Segment Start: DATA FOR REVIEW

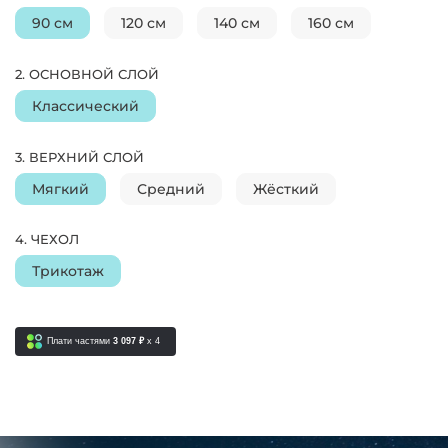
90 см
120 см
140 см
160 см
2. ОСНОВНОЙ СЛОЙ
Классический
3. ВЕРХНИЙ СЛОЙ
Мягкий
Средний
Жёсткий
4. ЧЕХОЛ
Трикотаж
Плати частями
3 097 ₽
x 4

Segment End: DATA FOR REVIEW

• [WORK INSTRUCTION] Give back the full data exactly as it reads, but drop the pictures.

• [PROBLEM SOLUTION]
90 см
120 см
140 см
160 см
2. ОСНОВНОЙ СЛОЙ
Классический
3. ВЕРХНИЙ СЛОЙ
Мягкий
Средний
Жёсткий
4. ЧЕХОЛ
Трикотаж
Плати частями
3 097 ₽
x 4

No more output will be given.